Regarding the name, currently I think fromfd2 is best.  It really does what fromfd() should have done if SO_TYPE/SO_PROTOCOL was available and portable.  

Extending fromfd() seems a bad idea.  I don't want dup() and it seems better that application code can use hasattr() to test for new functionality.  You can work around not having fromfd2() by using getsockname() and then using some ugly text matching to work out what kind of socket you have.
msg269219 - (view) Author: Martin Panter (martin.panter) * (Python committer) Date: 2016-06-25 02:29
Okay, I guess the fdtype() API could be useful if we don’t alter fromfd(), i.e. as a workaround for Issue 18391.

IMO the specific SO_* constants should at least be listed in the documentation, so users know which versions of Python have which constants. Although exposing them is not necessary for the fromfd() implementation.

See also more comments on the code review.
msg269451 - (view) Author: Neil Schemenauer (nascheme) * (Python committer) Date: 2016-06-28 21:02
I've revised the patch based on the second round of comments from Martin.  I've removed the ifdef test for CO_TYPE and assumed it is always available.  That means fdtype() should be available on all platforms.

I did not change the test as suggested to call s.detach(), I think my test code should work okay.  The compare of 'protocol' has been removed from the test.

--------------------------------

> **The exercise**
Update the socket discussion starting with "Extending fromfd() seems" and going on through "socket you have.", with "ugly text matching" changed to "string parsing".

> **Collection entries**
--------------------------------

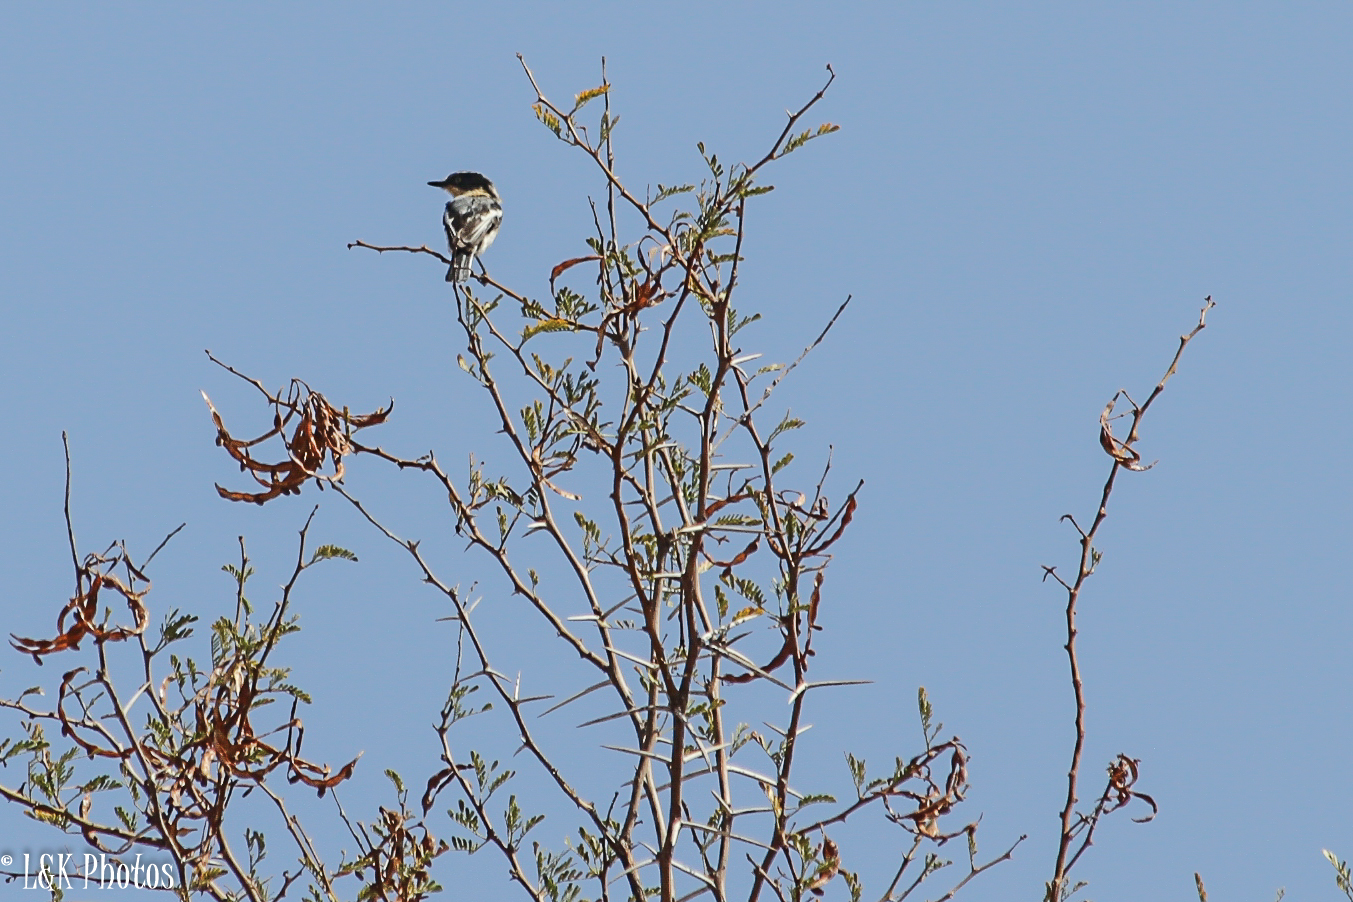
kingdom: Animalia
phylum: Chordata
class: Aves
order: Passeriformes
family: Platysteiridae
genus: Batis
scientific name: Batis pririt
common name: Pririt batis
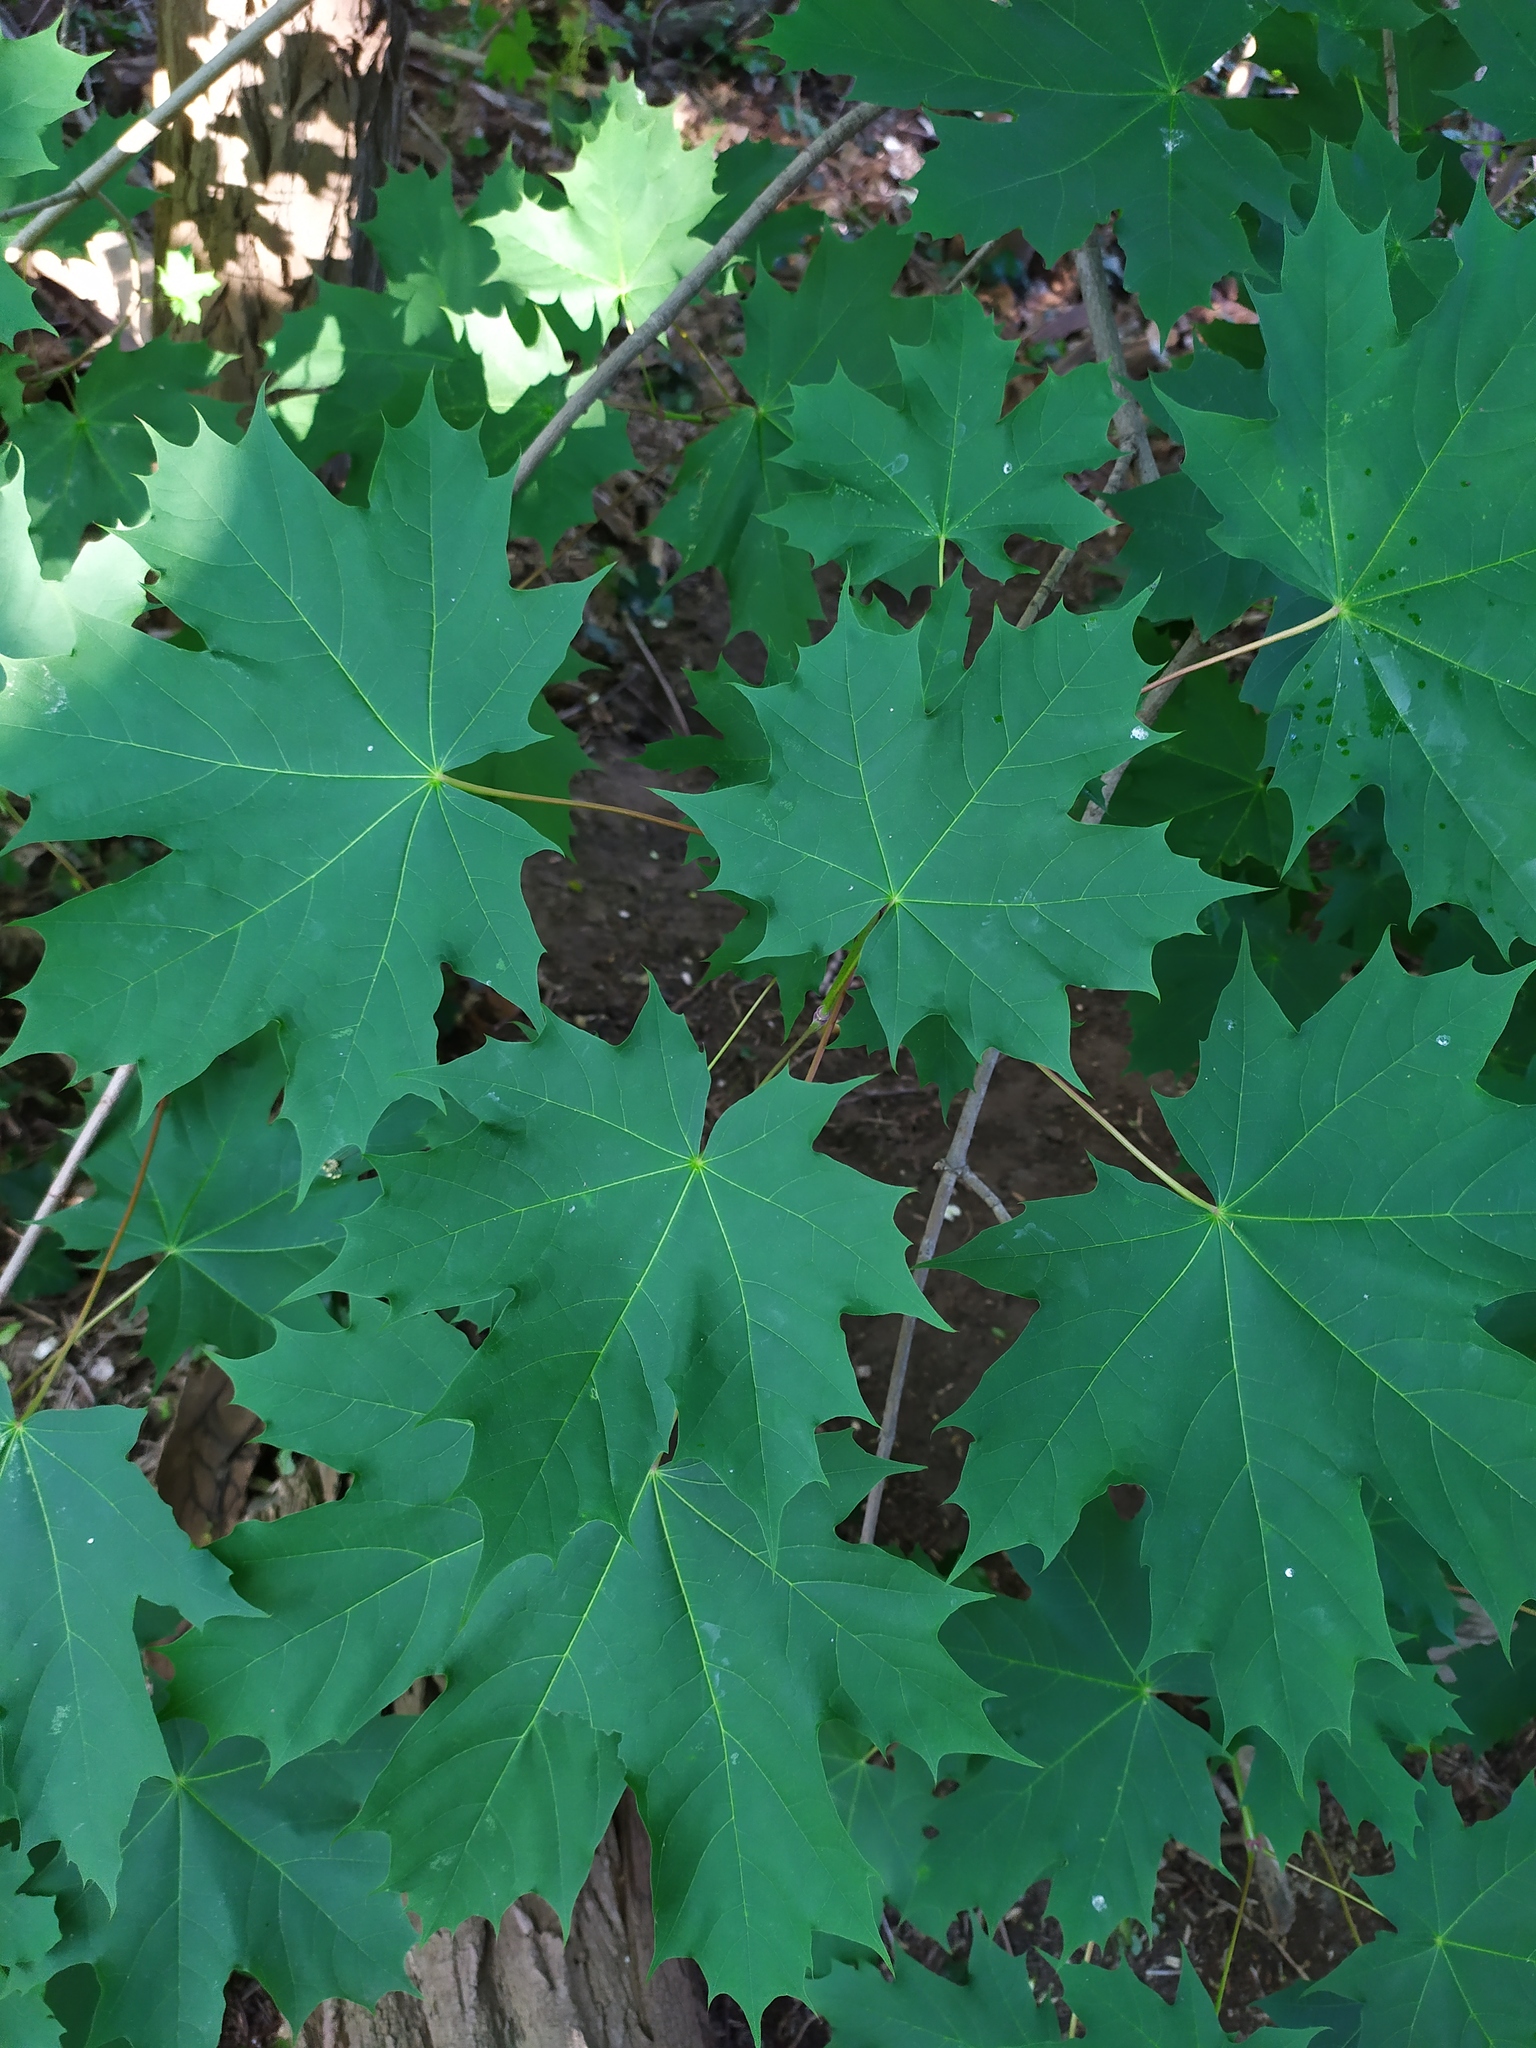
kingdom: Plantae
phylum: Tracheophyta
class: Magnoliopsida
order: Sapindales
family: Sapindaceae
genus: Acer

--------------------------------

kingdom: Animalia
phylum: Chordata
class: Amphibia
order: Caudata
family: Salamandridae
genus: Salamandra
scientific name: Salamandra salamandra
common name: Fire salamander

--------------------------------

> **Completed exercise**
Extending fromfd() seems a bad idea.  I don't want dup() and it seems better that application code can use hasattr() to test for new functionality.  You can work around not having fromfd2() by using getsockname() and then using some string parsing to work out what kind of socket you have.